**What needs to be done:**
The entries below contain pictures. Write out only the lines from the line with "Figure A6. Scatter" up to and including the line with "FIGURE 2 NaB", exactly, without them.

START Data shown

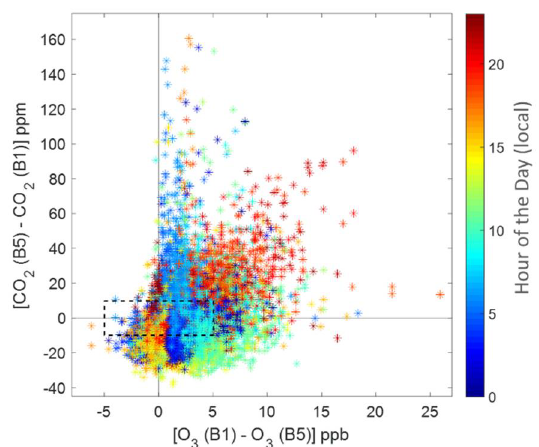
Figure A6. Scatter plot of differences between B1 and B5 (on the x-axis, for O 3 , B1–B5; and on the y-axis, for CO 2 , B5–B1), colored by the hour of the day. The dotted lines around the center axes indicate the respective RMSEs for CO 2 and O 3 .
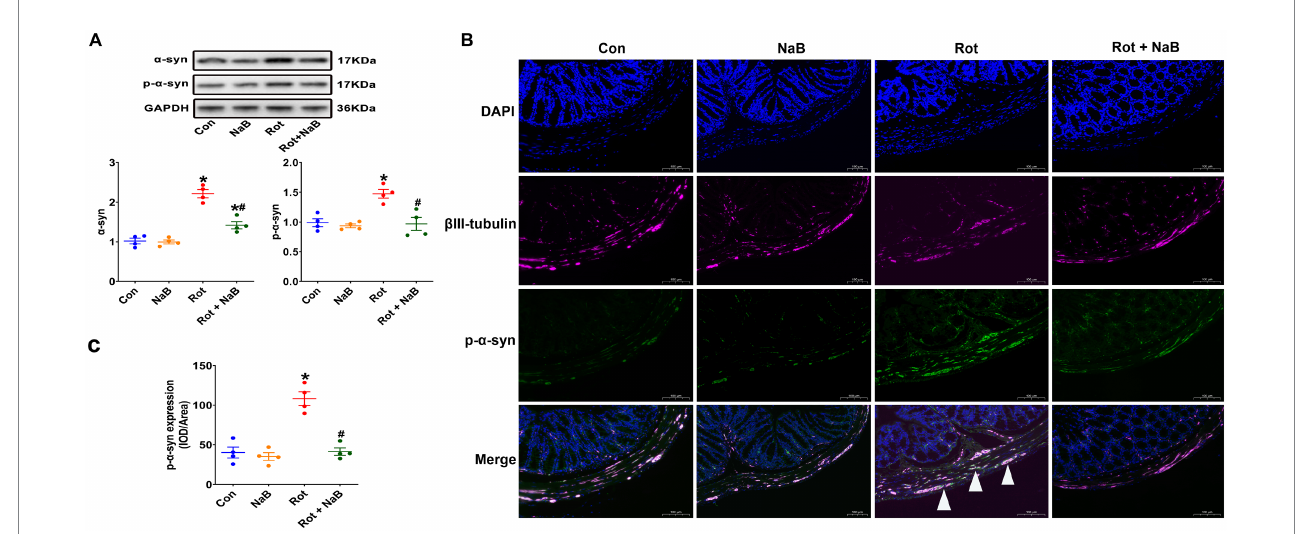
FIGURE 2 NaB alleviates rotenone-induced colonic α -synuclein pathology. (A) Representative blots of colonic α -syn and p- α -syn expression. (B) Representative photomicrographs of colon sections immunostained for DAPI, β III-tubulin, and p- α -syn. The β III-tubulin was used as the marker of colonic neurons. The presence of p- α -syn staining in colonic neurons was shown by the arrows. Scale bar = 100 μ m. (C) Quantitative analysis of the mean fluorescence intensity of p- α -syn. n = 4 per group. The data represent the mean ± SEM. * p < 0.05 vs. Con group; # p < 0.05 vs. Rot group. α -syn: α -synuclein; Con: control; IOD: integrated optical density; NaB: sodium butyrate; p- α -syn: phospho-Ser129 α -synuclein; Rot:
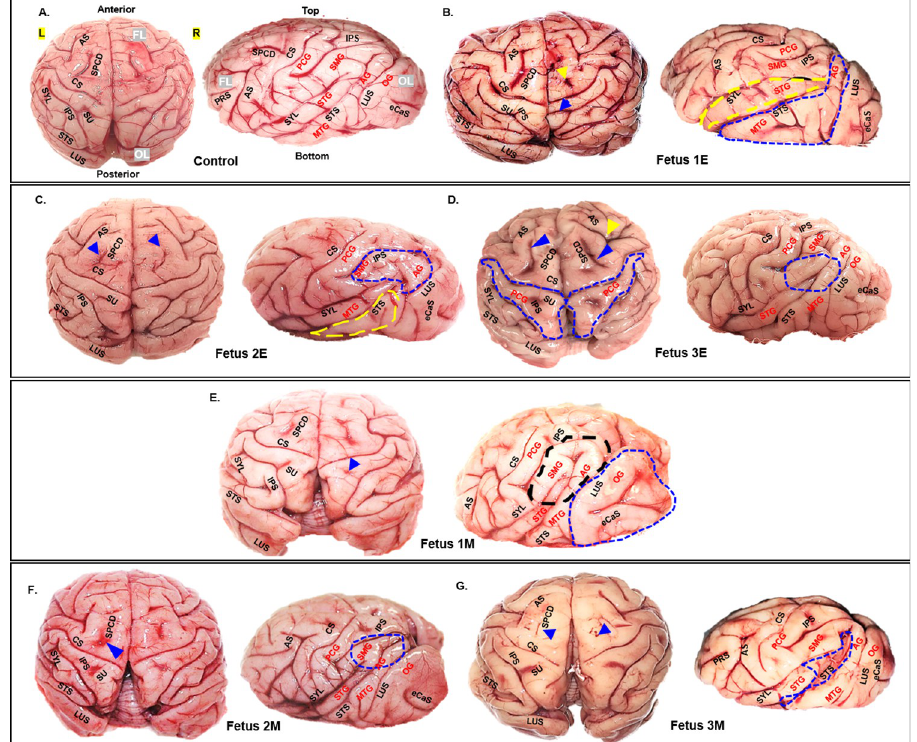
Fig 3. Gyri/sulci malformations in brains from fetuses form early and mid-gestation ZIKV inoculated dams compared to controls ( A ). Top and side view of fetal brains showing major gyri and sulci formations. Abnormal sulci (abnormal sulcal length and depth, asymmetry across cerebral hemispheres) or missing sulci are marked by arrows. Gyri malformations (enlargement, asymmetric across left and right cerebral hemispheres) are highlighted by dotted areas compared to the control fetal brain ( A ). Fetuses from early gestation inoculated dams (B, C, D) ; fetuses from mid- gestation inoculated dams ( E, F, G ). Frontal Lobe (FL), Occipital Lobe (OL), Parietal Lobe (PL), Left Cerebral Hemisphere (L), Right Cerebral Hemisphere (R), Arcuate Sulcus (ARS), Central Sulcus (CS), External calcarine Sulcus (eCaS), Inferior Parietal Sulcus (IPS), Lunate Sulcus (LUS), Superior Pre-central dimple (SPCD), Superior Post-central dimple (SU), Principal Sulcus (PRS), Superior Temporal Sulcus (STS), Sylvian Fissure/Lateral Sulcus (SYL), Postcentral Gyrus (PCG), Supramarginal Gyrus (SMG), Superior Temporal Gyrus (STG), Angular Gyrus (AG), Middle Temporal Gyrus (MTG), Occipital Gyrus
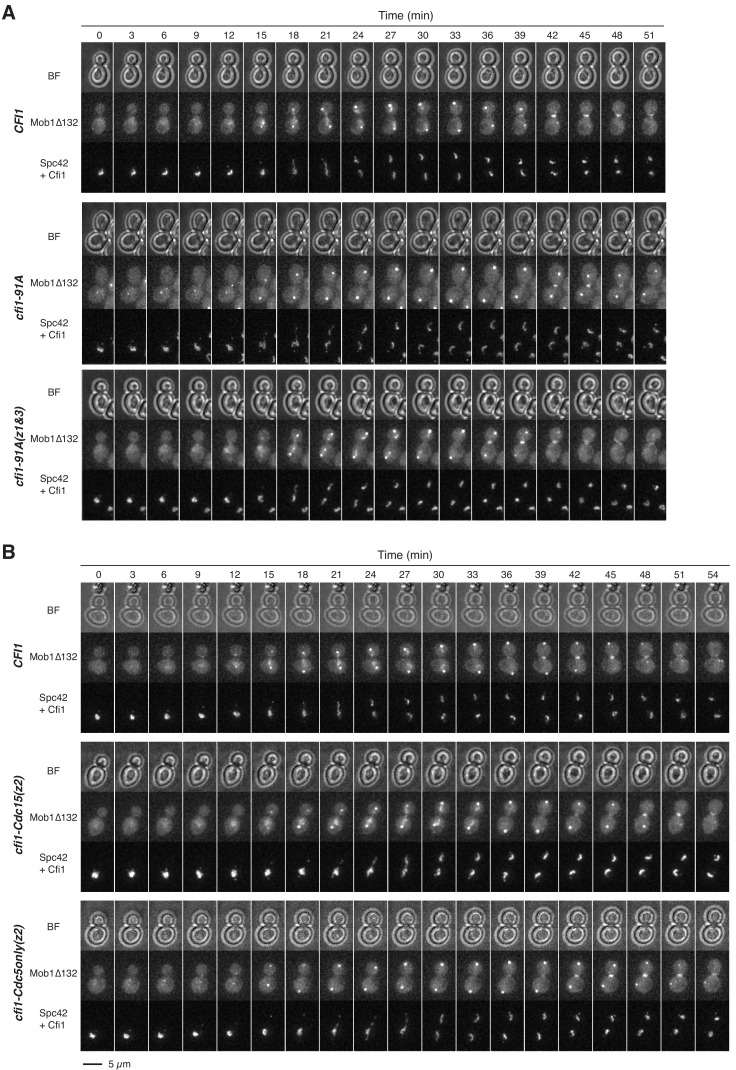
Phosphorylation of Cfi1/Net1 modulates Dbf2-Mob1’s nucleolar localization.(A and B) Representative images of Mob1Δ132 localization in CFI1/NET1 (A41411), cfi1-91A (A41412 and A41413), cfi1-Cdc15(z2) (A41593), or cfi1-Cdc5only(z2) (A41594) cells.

END Data shown
START Data shown

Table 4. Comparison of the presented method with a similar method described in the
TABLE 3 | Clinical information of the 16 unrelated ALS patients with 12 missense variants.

END Data shown

**Exercise solution:**
Figure A6. Scatter plot of differences between B1 and B5 (on the x-axis, for O 3 , B1–B5; and on the y-axis, for CO 2 , B5–B1), colored by the hour of the day. The dotted lines around the center axes indicate the respective RMSEs for CO 2 and O 3 .
FIGURE 2 NaB alleviates rotenone-induced colonic α -synuclein pathology. (A) Representative blots of colonic α -syn and p- α -syn expression. (B) Representative photomicrographs of colon sections immunostained for DAPI, β III-tubulin, and p- α -syn. The β III-tubulin was used as the marker of colonic neurons. The presence of p- α -syn staining in colonic neurons was shown by the arrows. Scale bar = 100 μ m. (C) Quantitative analysis of the mean fluorescence intensity of p- α -syn. n = 4 per group. The data represent the mean ± SEM. * p < 0.05 vs. Con group; # p < 0.05 vs. Rot group. α -syn: α -synuclein; Con: control; IOD: integrated optical density; NaB: sodium butyrate; p- α -syn: phospho-Ser129 α -synuclein; Rot:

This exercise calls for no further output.